### What you have to do
I'd like the entries that follow repeated exactly, with the pictures left out.

### Available records
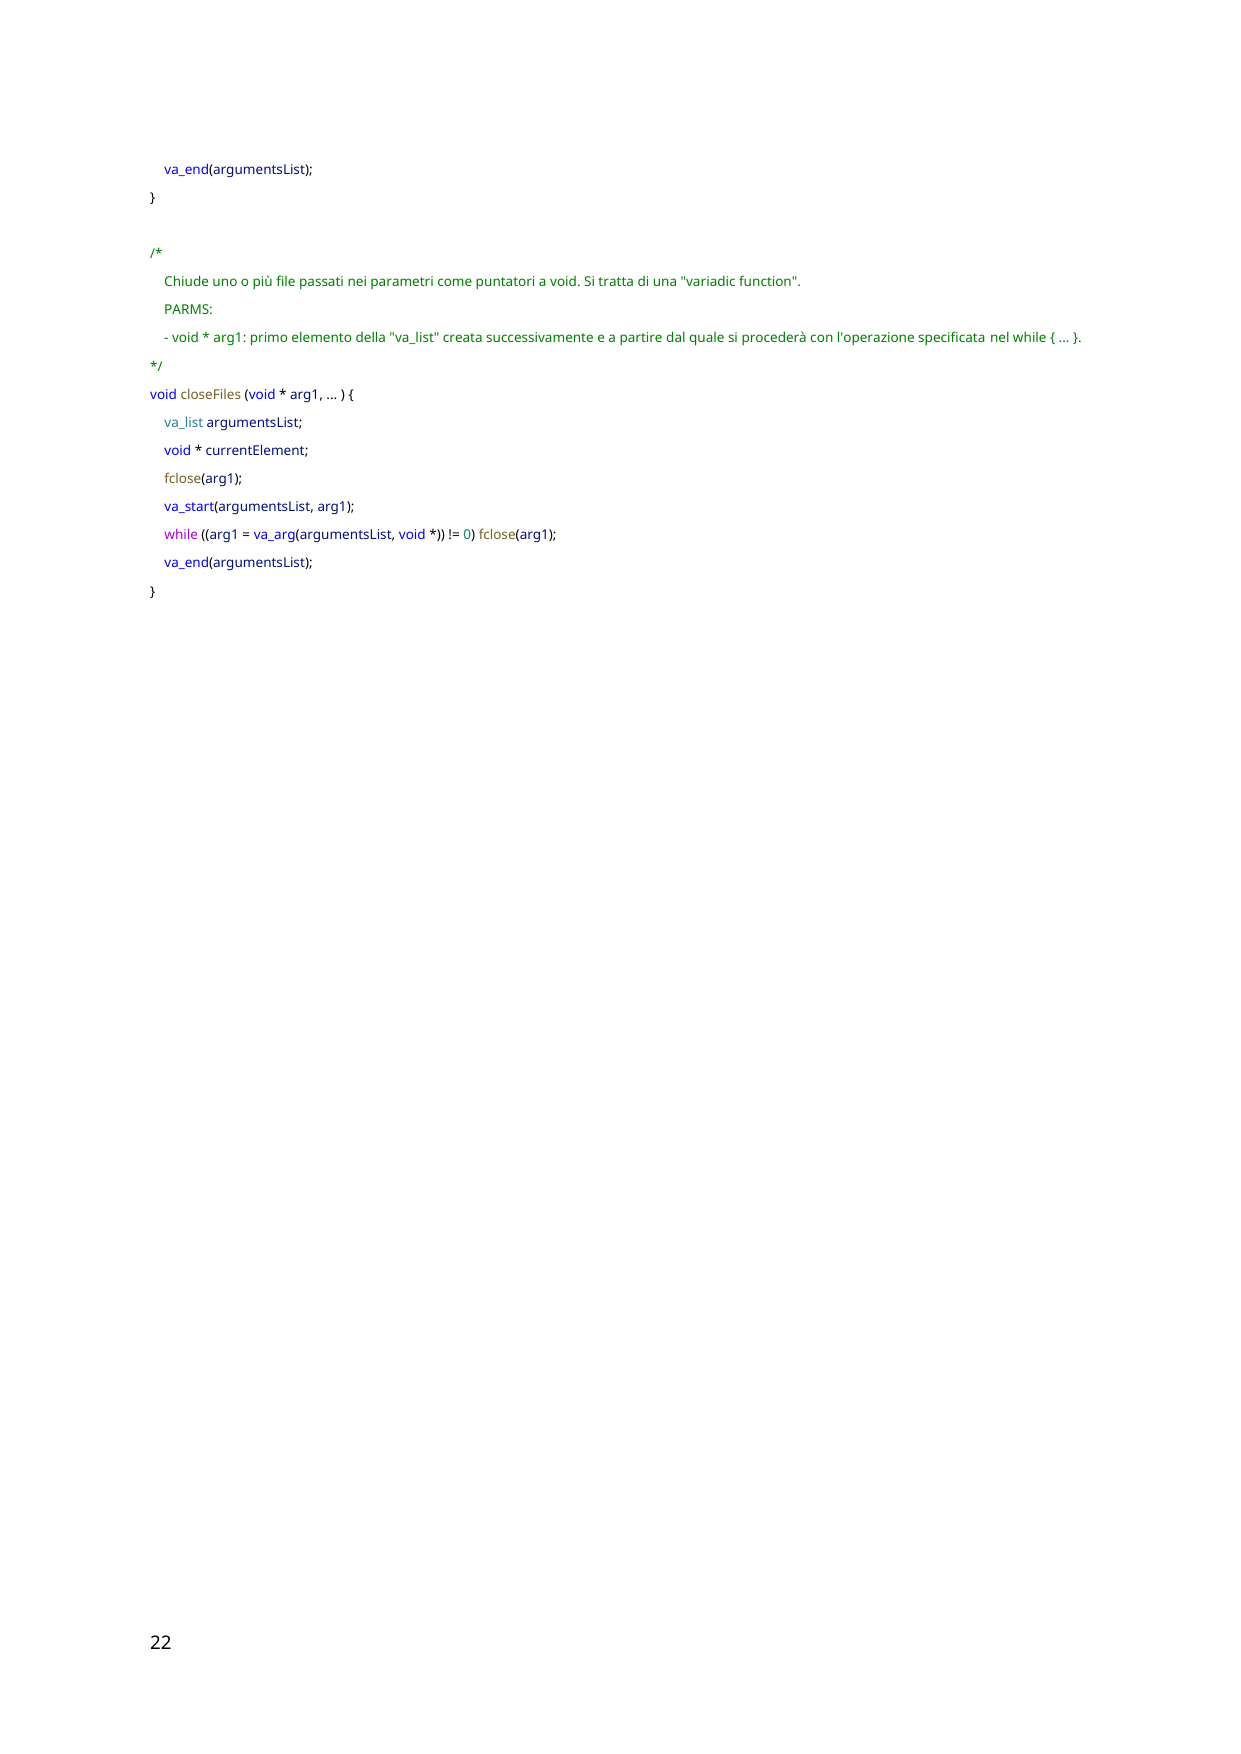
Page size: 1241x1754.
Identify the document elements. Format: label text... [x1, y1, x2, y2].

text va_list argumentsList; [150, 403, 1090, 431]
text - void * arg1: primo elemento della "va_list" creata successivamente e a partire dal quale si procederà con l'operazione specificata nel while { ... }. [150, 319, 1090, 347]
text va_end(argumentsList); [150, 544, 1090, 572]
text /* [150, 234, 1090, 262]
text va_end(argumentsList); [150, 150, 1090, 178]
text while ((arg1 = va_arg(argumentsList, void *)) != 0) fclose(arg1); [150, 516, 1090, 544]
text PARMS: [150, 291, 1090, 319]
text } [150, 178, 1090, 206]
text void * currentElement; [150, 431, 1090, 459]
text } [150, 572, 1090, 600]
text Chiude uno o più file passati nei parametri come puntatori a void. Si tratta di una "variadic function". [150, 262, 1090, 291]
text void closeFiles (void * arg1, ... ) { [150, 375, 1090, 403]
text */ [150, 347, 1090, 375]
text va_start(argumentsList, arg1); [150, 487, 1090, 516]
text fclose(arg1); [150, 459, 1090, 487]
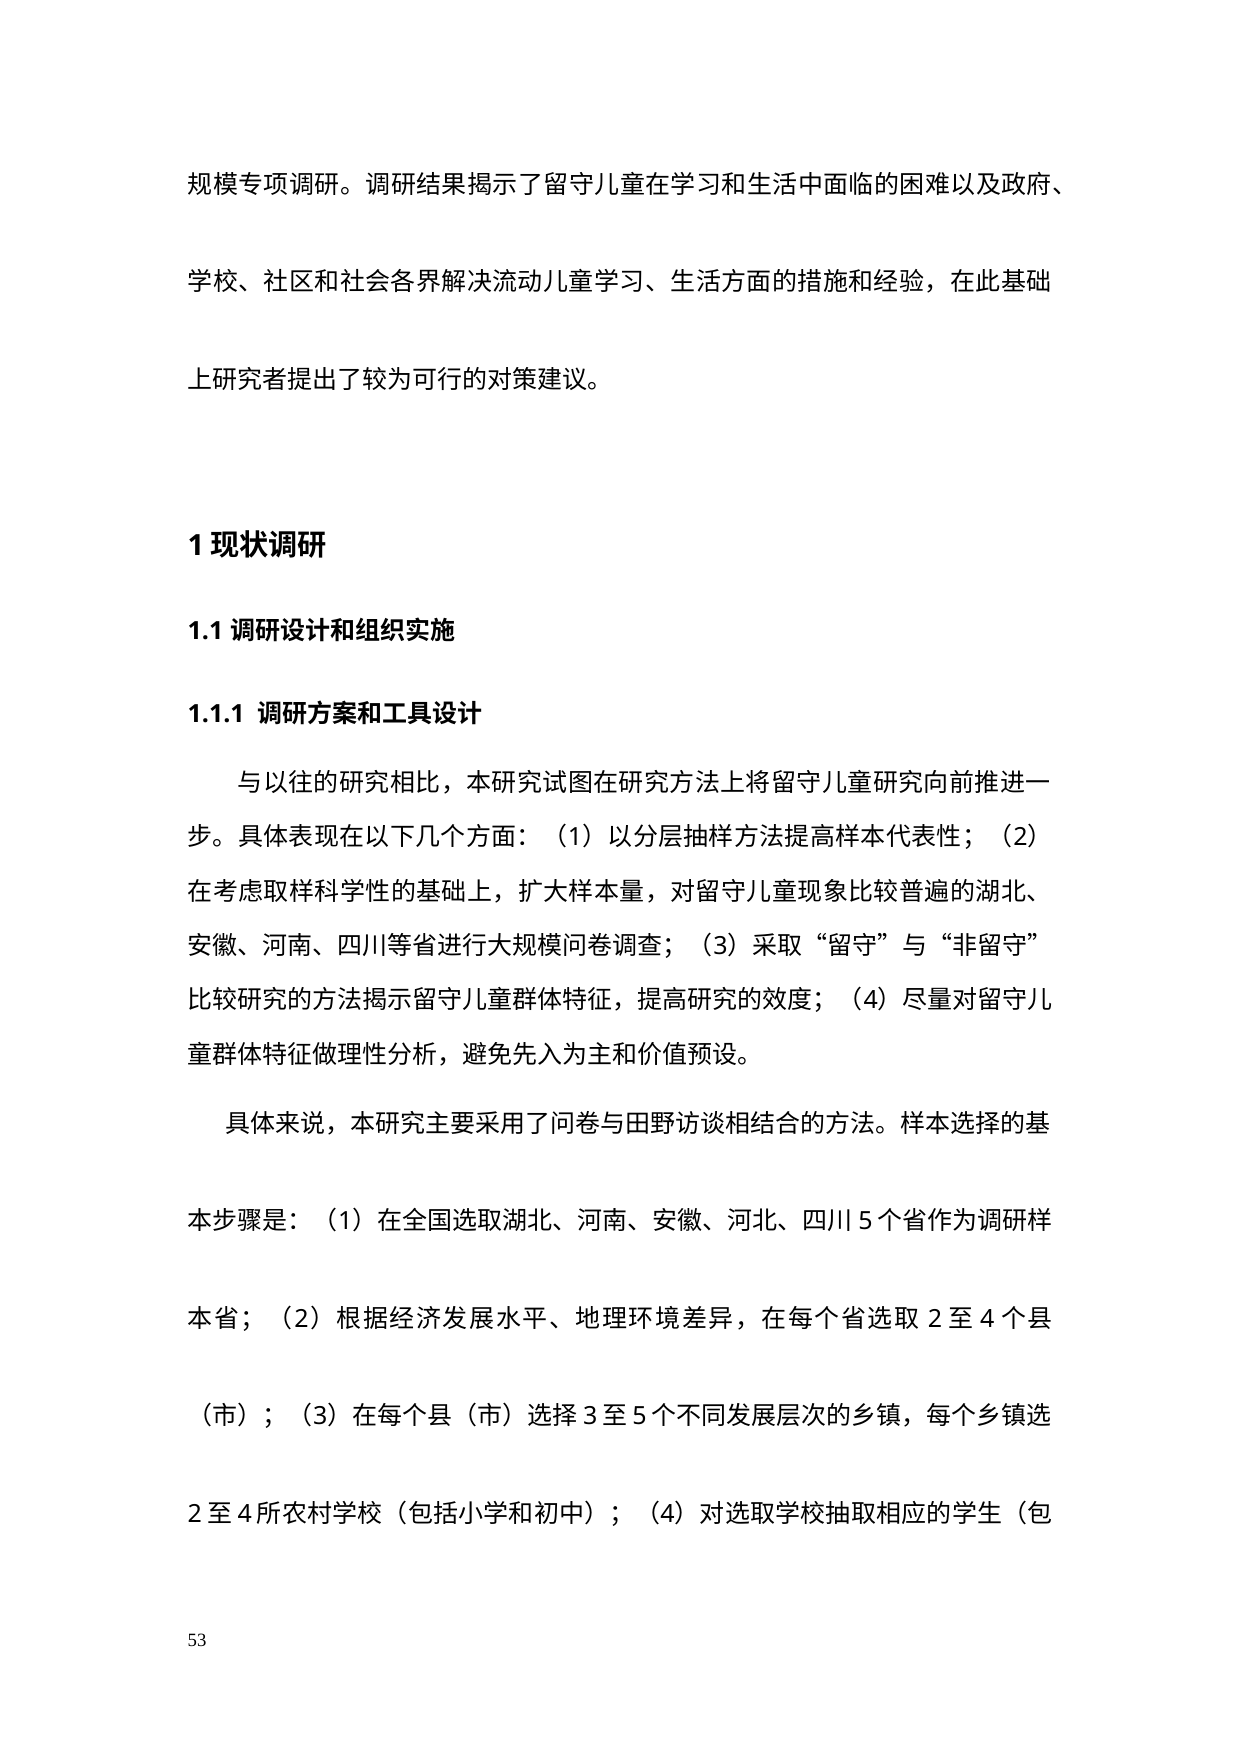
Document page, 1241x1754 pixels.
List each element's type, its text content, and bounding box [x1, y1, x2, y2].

### Exercise result
Page size: 1241x1754.
Identify the document elements. Format: label text... [x1, y1, x2, y2].

text va_list argumentsList; [150, 403, 1090, 431]
text - void * arg1: primo elemento della "va_list" creata successivamente e a partire dal quale si procederà con l'operazione specificata nel while { ... }. [150, 319, 1090, 347]
text va_end(argumentsList); [150, 544, 1090, 572]
text /* [150, 234, 1090, 262]
text va_end(argumentsList); [150, 150, 1090, 178]
text while ((arg1 = va_arg(argumentsList, void *)) != 0) fclose(arg1); [150, 516, 1090, 544]
text PARMS: [150, 291, 1090, 319]
text } [150, 178, 1090, 206]
text void * currentElement; [150, 431, 1090, 459]
text } [150, 572, 1090, 600]
text Chiude uno o più file passati nei parametri come puntatori a void. Si tratta di una "variadic function". [150, 262, 1090, 291]
text void closeFiles (void * arg1, ... ) { [150, 375, 1090, 403]
text */ [150, 347, 1090, 375]
text va_start(argumentsList, arg1); [150, 487, 1090, 516]
text fclose(arg1); [150, 459, 1090, 487]
Document page, 1241x1754 pixels.
List each element's type, its text content, and bounding box [x1, y1, x2, y2].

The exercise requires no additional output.